• _Direction A_
Answer these questions from the passage on children learning numbers:
(i) How long after learning the meaning of "1" does a child take to learn about "2"?
(ii) Between what ages do most human societies expect children to sit still for formal education?
(iii) At around what age do the frontal lobes begin to mature?

• _Provided passage_
It’s one thing to keep track of three objects, another to understand that the number term “3" refers to all sets of three things. If your child is just starting to learn about numbers, expect slow progress.

Research suggests that a 2- or 3-year old kid who has learned the meaning of “1" will take another six months to learn about “2" and three months beyond that to learn about “3."

Altogether, it can take kids about a year to really understand how the counting system works (Wynn 1992).

** Be ready for a faster pace after your child has mastered numbers up to 4 **

Once your child really “gets" the first four numbers, he will probably find it much easier to tackle higher numbers (Wynn 1992).

** Don’t push. Learning should be spontaneous and fun. **

Granted, there is some debate about whether or not it’s a good idea to push an academic curriculum on young children. At present, I can’t find any experimental studies addressing the question. So the jury is still out.

But I think it’s significant that the vast majority of human societies don’t expect children to sit still for formal education until they are between 5 and 7 years old. This may reflect a universal trend of brain development. The frontal lobes—-which permit us to reflect, reason, and control our impulses-—don’t begin to mature until children are around 5-6 years old (Eliot 2000).

Formal instruction before this age may therefore be an exercise in futility, or at least frustration. And even if kids learn something this way, is it worth it?

Some researchers are concerned that an overly-regimented approach to early childhood education could backfire, making restless young children develop negative attitudes about school (Blakemore and Frith 2005; Diamond and Hopson 1999).

• _Material shown_
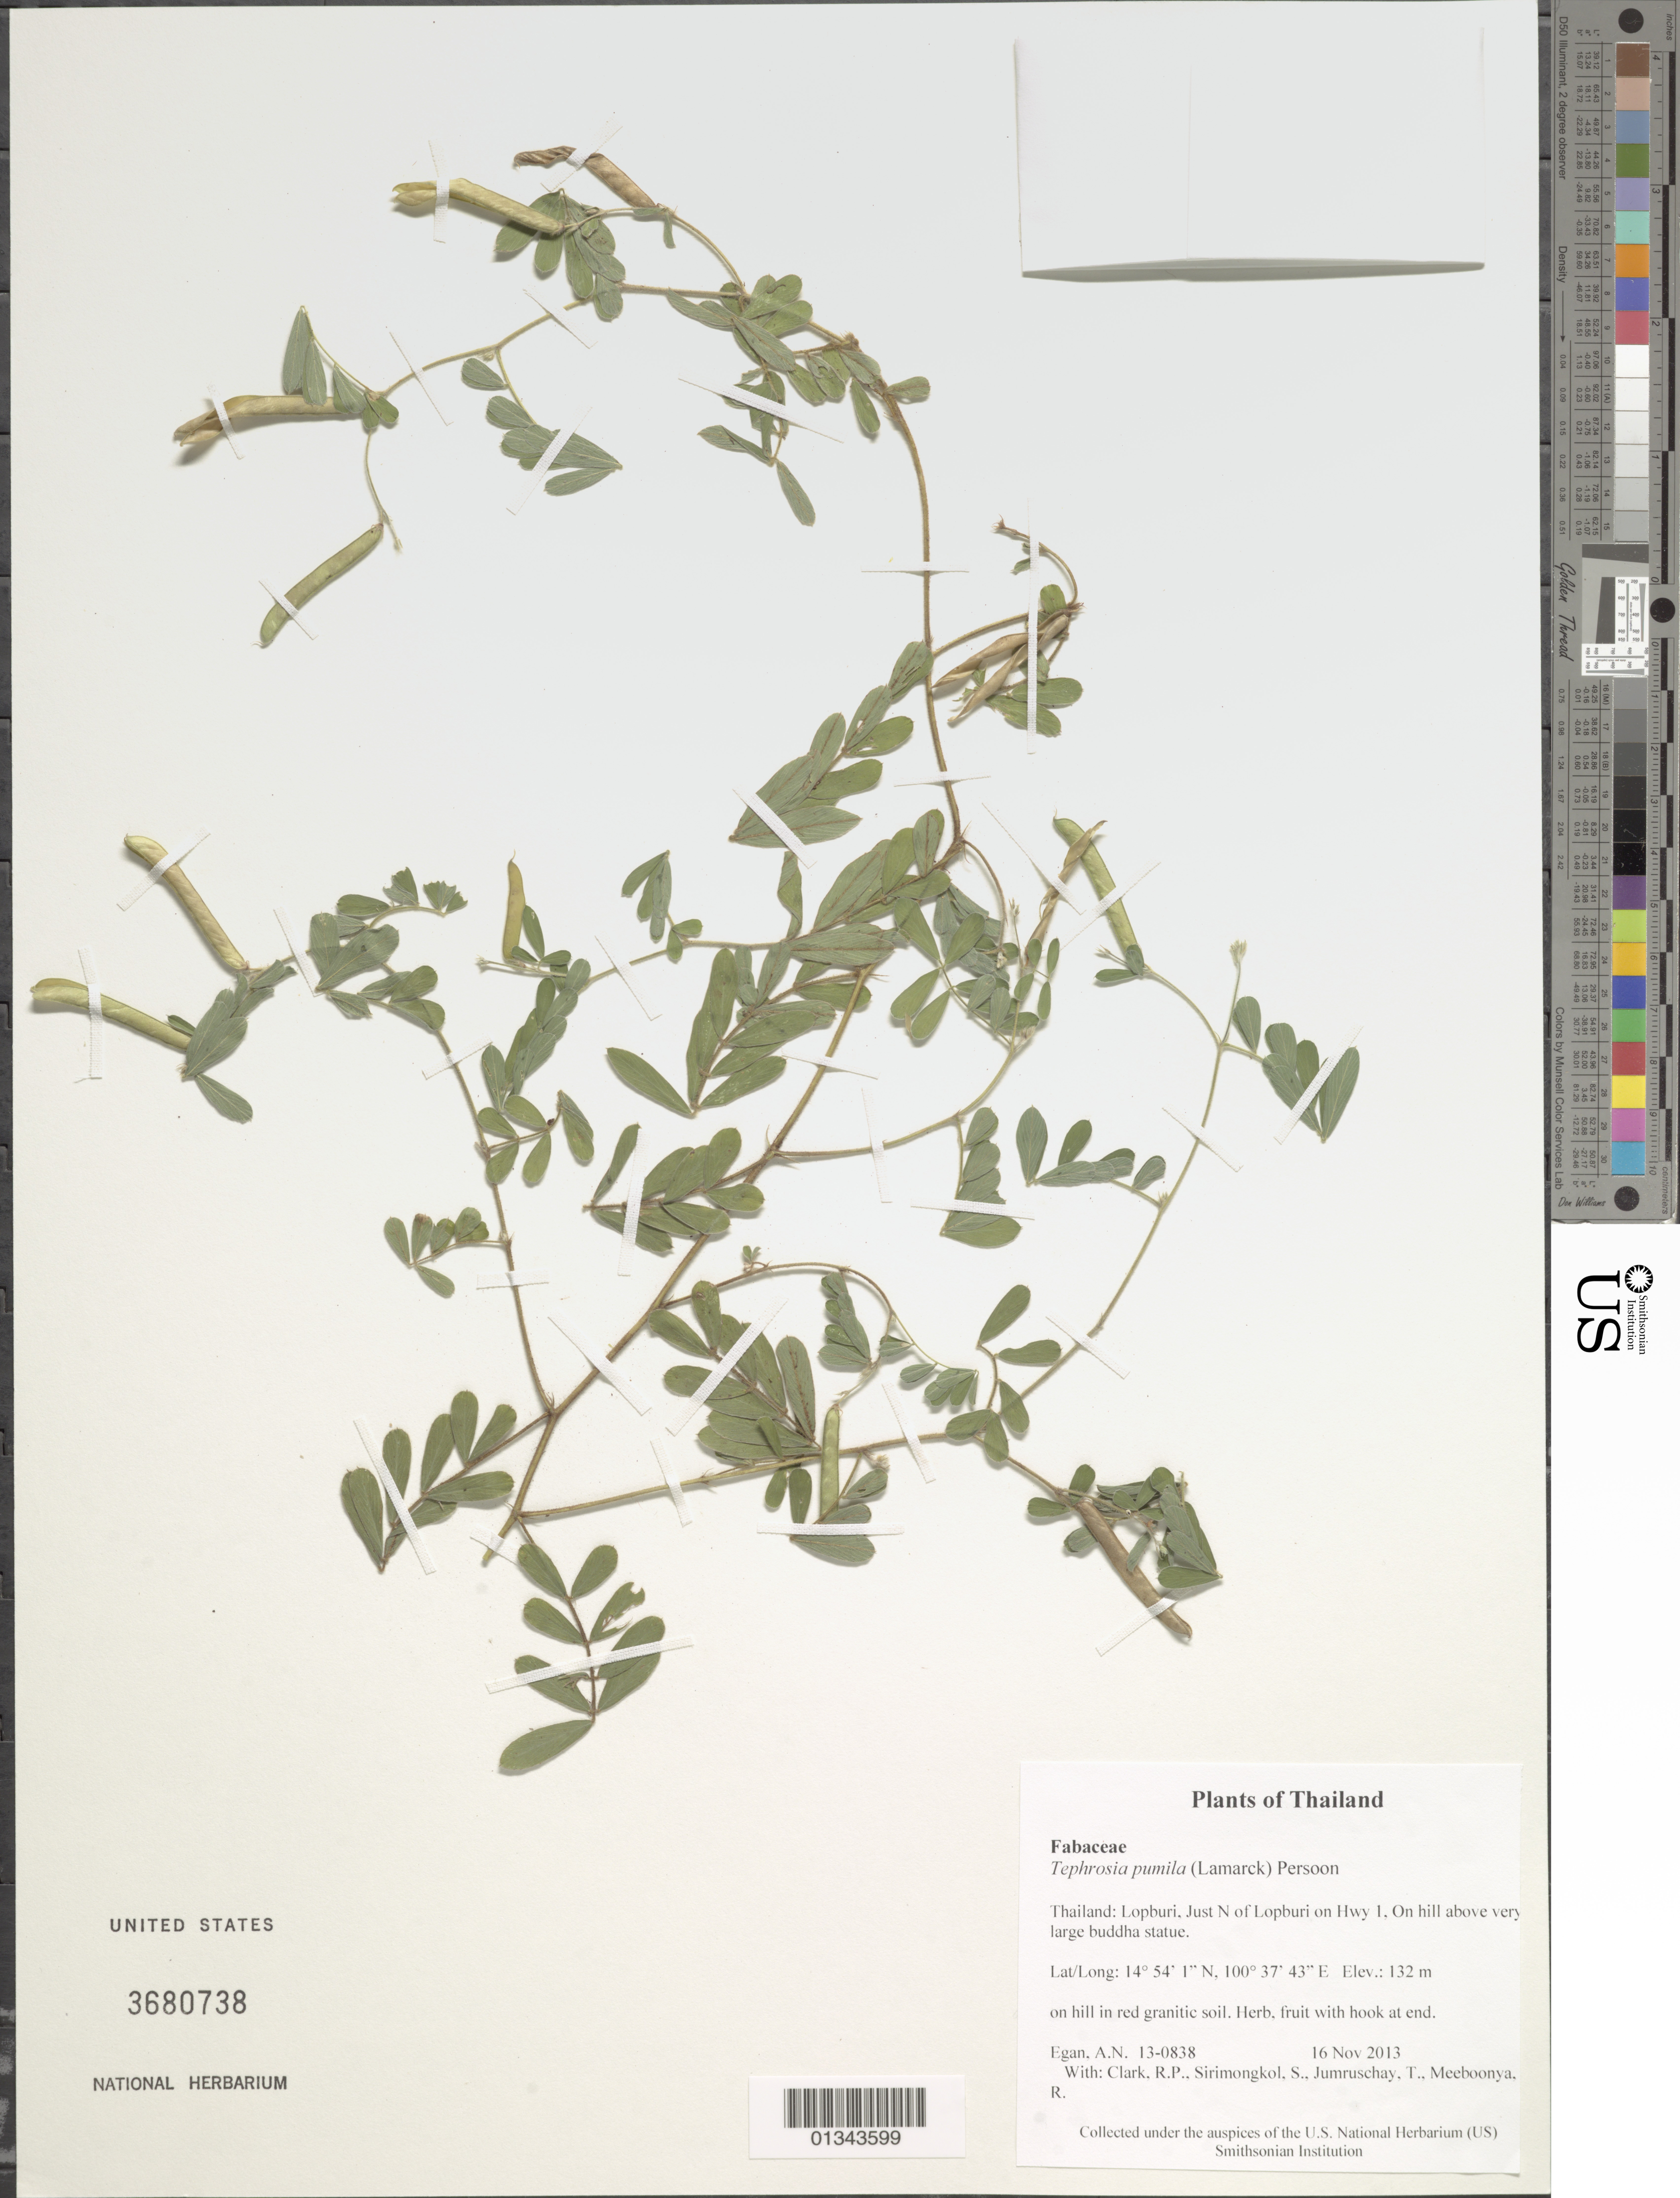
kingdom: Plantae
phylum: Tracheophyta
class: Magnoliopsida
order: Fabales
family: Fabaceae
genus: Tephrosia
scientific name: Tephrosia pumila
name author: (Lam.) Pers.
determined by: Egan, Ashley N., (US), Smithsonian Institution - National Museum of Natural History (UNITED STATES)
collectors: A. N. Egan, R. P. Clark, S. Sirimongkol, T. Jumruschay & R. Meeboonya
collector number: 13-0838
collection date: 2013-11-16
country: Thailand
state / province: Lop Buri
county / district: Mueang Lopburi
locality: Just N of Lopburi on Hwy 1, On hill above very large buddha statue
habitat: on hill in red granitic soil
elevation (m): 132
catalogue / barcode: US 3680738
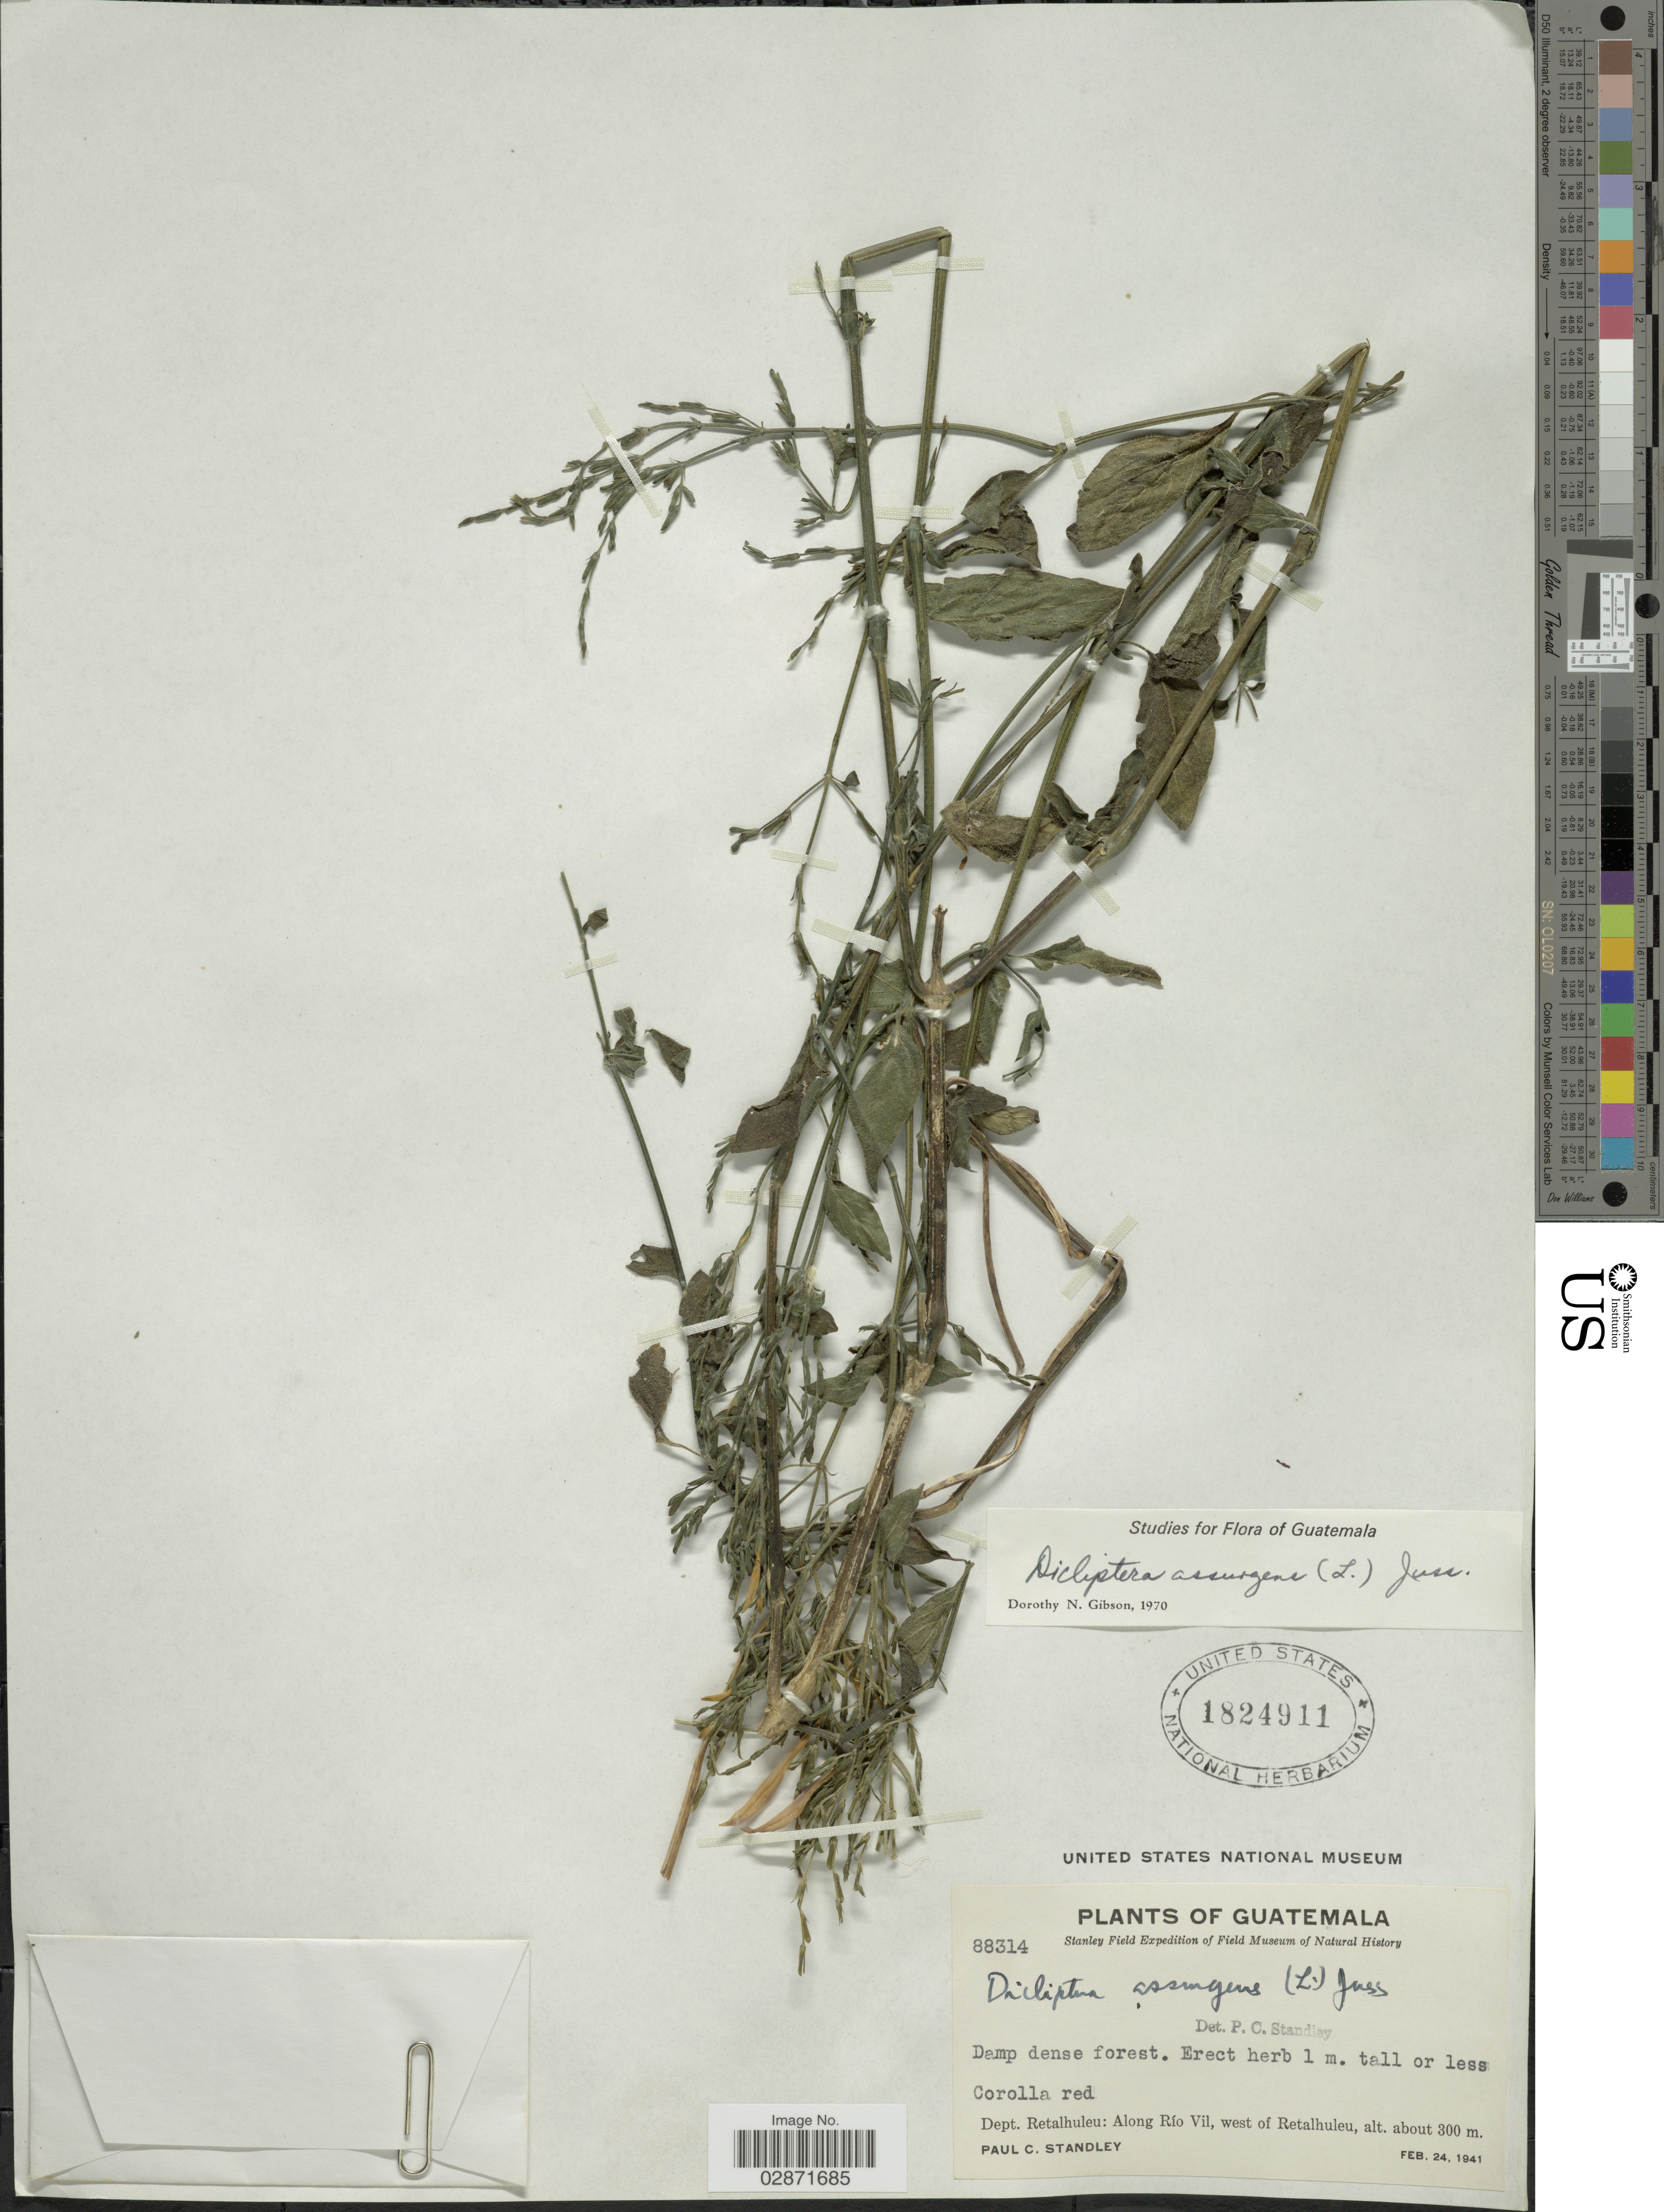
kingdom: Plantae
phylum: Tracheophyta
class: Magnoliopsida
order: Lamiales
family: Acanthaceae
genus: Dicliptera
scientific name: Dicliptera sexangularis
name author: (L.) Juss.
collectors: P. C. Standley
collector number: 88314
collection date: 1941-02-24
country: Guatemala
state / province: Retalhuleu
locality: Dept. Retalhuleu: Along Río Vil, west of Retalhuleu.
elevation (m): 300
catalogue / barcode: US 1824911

• _Direction B_
Copy the lines of the records exactly, starting at the line that contains "county / district: Mueang Lopburi" and ending at the last line of the records. Leave the pictures out.

• _Correct output A_
(i) About six months.
(ii) Between 5 and 7 years old.
(iii) Around 5-6 years old.

• _Correct output B_
county / district: Mueang Lopburi
locality: Just N of Lopburi on Hwy 1, On hill above very large buddha statue
habitat: on hill in red granitic soil
elevation (m): 132
catalogue / barcode: US 3680738
kingdom: Plantae
phylum: Tracheophyta
class: Magnoliopsida
order: Lamiales
family: Acanthaceae
genus: Dicliptera
scientific name: Dicliptera sexangularis
name author: (L.) Juss.
collectors: P. C. Standley
collector number: 88314
collection date: 1941-02-24
country: Guatemala
state / province: Retalhuleu
locality: Dept. Retalhuleu: Along Río Vil, west of Retalhuleu.
elevation (m): 300
catalogue / barcode: US 1824911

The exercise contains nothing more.